• [What you will do]
In the passage on regulating the Internet, rewrite the section that begins with "TREND: The challenges" and ends with "Content on the Internet, 2011, page 6).", replacing "Internet Service Providers" with "Internet access providers".

• [Text excerpt]
##############################
TREND: The challenges of regulating a global borderless Internet at a supranational level whilst accommodating overlapping and competing national legal jurisdictions and frameworks will continue
The arrival of a global borderless and hyper-connected Internet has created new challenges in terms of the effective application of national legal jurisdictions and definitions of liability. In some countries Internet intermediaries (such as Internet Service Providers, web hosts and other online platforms) are increasingly being held responsible for content uploaded by third parties – often operating in other countries with different legal frameworks (Open Society Foundation – The Media and Liability for Content on the Internet, 2011, page 6).
In 2010 an Italian court convicted three Google executives of breaking the Italian Data Protection Code (BBC News article 2010) after a video showing the bullying of an autistic teenager was uploaded to Google’s online video service (shortly before Google acquired YouTube). The conviction was successful even though the video was removed shortly after Google received a notification from Italian law enforcement officials. In December 2012 an Italian appeals court rescinded the conviction (New York Times, December 2012), but this example demonstrates how the violation of national legislation can be a potential source of liability for suppliers of Internet content and services, which can also lead to increasing instances of self-protective or defensive censorship (The Media and Liability on the Internet, 2011, page 6). Another example is Twitter’s decision in January 2012 to introduce a new system to censor specific tweets on a country-by-country basis, an approach previously adopted by Facebook, Google, eBay and Yahoo who also filter content in a number of different national jurisdictions (Guardian article, Jan 2012). Twitter’s decision was also officially endorsed by the Government of Thailand whose “lese-majeste” regulations prohibit defamatory or insulting comments (online of offline) about the Royal Family which are punishable by a prison sentence of up to 15 years (Guardian article, January 2012).
##############################
• [Record excerpts]

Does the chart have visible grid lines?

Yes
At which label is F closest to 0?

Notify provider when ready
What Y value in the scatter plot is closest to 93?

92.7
##############################
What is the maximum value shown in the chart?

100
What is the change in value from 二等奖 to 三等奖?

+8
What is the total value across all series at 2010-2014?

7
##############################
• [Task answer]
TREND: The challenges of regulating a global borderless Internet at a supranational level whilst accommodating overlapping and competing national legal jurisdictions and frameworks will continue
The arrival of a global borderless and hyper-connected Internet has created new challenges in terms of the effective application of national legal jurisdictions and definitions of liability. In some countries Internet intermediaries (such as Internet access providers, web hosts and other online platforms) are increasingly being held responsible for content uploaded by third parties – often operating in other countries with different legal frameworks (Open Society Foundation – The Media and Liability for Content on the Internet, 2011, page 6).